** ASSIGNED TASK **
Report each line in the items below that contains the string "examples". Letter case must match.

** RECORDS SHOWN **
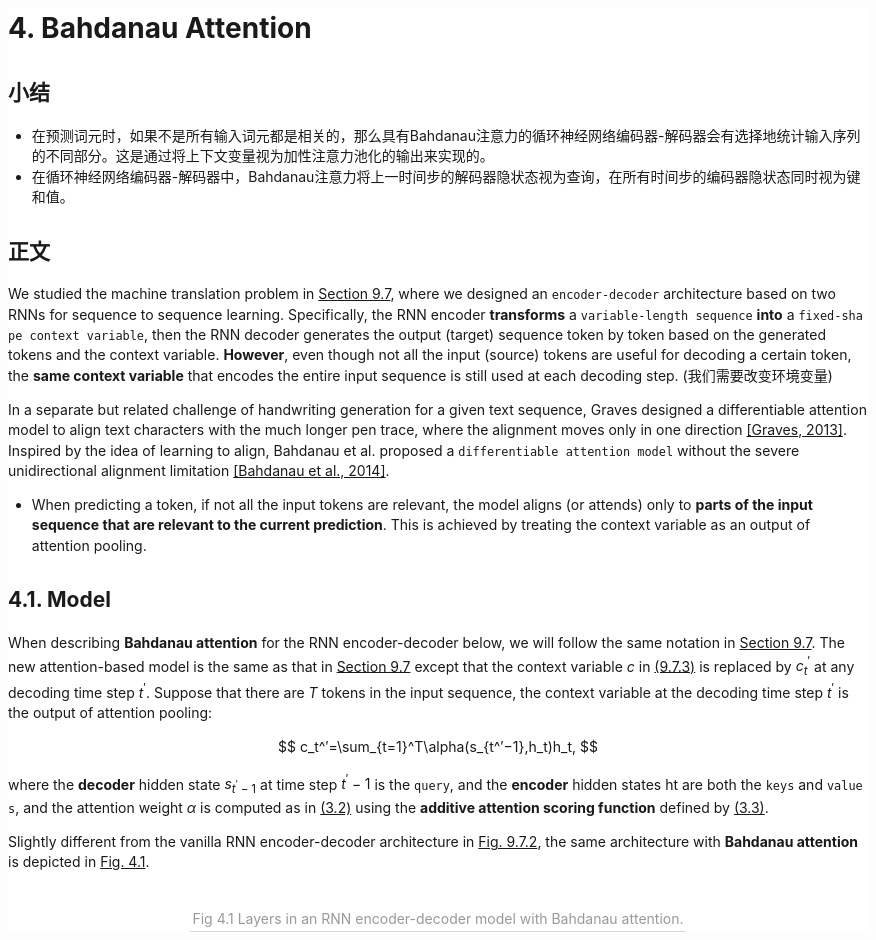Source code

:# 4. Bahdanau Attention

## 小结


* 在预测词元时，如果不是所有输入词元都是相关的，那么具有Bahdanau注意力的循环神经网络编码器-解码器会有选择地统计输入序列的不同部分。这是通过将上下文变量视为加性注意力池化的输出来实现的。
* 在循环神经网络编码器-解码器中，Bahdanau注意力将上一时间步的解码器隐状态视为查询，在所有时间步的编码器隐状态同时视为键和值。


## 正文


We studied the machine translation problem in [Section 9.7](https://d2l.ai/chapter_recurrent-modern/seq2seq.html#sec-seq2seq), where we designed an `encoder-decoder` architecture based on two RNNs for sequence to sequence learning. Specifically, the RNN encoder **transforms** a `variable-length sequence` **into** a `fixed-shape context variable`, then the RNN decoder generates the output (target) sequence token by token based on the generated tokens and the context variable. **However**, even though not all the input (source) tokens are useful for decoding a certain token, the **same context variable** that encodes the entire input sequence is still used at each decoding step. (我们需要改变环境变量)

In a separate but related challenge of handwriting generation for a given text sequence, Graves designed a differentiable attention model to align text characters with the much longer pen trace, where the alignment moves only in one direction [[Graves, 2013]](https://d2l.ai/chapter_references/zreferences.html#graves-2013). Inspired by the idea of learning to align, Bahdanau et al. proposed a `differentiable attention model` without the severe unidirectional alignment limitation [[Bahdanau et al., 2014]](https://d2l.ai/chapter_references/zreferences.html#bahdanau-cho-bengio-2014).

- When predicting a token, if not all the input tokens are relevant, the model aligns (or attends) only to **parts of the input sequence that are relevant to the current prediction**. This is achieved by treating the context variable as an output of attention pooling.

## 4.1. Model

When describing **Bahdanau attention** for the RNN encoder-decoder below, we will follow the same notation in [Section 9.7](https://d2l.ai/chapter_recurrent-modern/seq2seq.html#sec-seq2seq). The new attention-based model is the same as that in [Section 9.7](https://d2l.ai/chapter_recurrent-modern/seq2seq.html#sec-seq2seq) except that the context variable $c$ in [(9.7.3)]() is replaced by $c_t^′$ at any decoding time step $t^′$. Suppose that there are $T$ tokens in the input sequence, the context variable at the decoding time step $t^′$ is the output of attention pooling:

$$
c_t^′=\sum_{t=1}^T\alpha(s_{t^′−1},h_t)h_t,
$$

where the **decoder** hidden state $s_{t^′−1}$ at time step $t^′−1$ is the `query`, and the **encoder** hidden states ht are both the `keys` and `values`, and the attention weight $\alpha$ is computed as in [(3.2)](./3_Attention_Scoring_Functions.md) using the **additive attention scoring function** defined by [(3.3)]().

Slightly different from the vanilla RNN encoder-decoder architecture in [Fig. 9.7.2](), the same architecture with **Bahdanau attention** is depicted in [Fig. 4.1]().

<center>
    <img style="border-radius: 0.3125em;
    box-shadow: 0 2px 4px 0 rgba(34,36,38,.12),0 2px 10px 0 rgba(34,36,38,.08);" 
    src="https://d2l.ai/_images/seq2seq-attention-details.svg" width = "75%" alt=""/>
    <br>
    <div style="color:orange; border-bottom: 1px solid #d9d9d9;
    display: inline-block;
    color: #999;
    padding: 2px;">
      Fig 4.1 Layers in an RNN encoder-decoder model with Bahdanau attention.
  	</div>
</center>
==
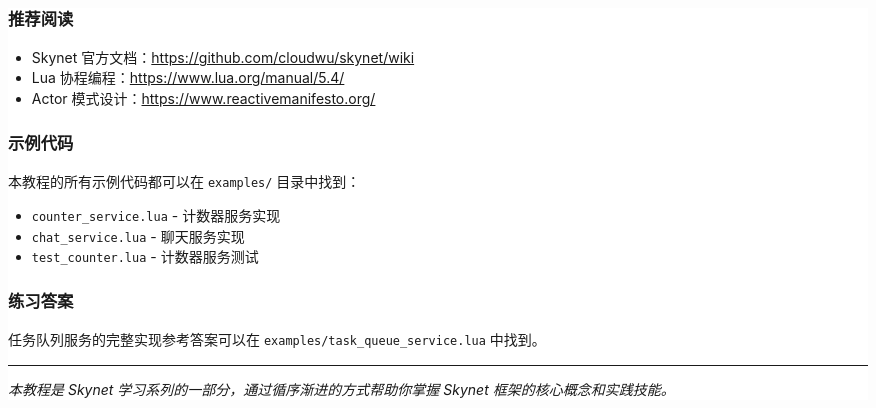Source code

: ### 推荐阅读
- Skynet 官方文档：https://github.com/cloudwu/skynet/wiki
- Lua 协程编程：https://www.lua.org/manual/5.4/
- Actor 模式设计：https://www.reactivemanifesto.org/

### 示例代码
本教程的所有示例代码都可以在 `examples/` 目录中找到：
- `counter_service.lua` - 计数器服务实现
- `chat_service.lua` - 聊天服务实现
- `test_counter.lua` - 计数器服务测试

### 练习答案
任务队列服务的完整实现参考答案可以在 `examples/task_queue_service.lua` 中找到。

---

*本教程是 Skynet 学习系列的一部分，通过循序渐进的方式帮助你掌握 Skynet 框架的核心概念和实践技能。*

** RESPONSE FOR THIS EXERCISE **
本教程的所有示例代码都可以在 `examples/` 目录中找到：
任务队列服务的完整实现参考答案可以在 `examples/task_queue_service.lua` 中找到。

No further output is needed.